START Exercise material

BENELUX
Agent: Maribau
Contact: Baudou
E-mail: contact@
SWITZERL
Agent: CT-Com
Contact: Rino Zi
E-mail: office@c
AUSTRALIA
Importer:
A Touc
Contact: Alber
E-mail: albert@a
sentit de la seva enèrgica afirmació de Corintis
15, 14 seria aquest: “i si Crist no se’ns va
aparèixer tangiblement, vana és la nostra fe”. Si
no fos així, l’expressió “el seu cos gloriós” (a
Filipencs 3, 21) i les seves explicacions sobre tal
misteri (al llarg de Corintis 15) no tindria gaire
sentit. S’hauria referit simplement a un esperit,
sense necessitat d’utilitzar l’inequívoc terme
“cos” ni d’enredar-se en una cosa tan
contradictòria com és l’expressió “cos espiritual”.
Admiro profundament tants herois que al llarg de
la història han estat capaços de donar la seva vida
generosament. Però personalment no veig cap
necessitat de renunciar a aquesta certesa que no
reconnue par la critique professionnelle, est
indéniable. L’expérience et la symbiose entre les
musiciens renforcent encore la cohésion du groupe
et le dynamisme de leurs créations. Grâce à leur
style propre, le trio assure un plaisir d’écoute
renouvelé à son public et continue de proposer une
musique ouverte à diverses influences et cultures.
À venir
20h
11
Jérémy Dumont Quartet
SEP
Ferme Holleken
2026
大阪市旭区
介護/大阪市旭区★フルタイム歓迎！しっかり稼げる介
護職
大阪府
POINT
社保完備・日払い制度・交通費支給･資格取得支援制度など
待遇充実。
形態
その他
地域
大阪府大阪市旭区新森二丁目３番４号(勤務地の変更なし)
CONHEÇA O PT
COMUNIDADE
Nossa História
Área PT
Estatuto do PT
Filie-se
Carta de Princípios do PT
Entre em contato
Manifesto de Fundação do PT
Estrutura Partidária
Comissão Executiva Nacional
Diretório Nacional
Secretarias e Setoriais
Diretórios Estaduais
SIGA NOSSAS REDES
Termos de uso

END Exercise material

| Problem to work on |
Count the lines in the data above that contain the string "llarg". Reply with the number alone.

| Solution to the problem |
2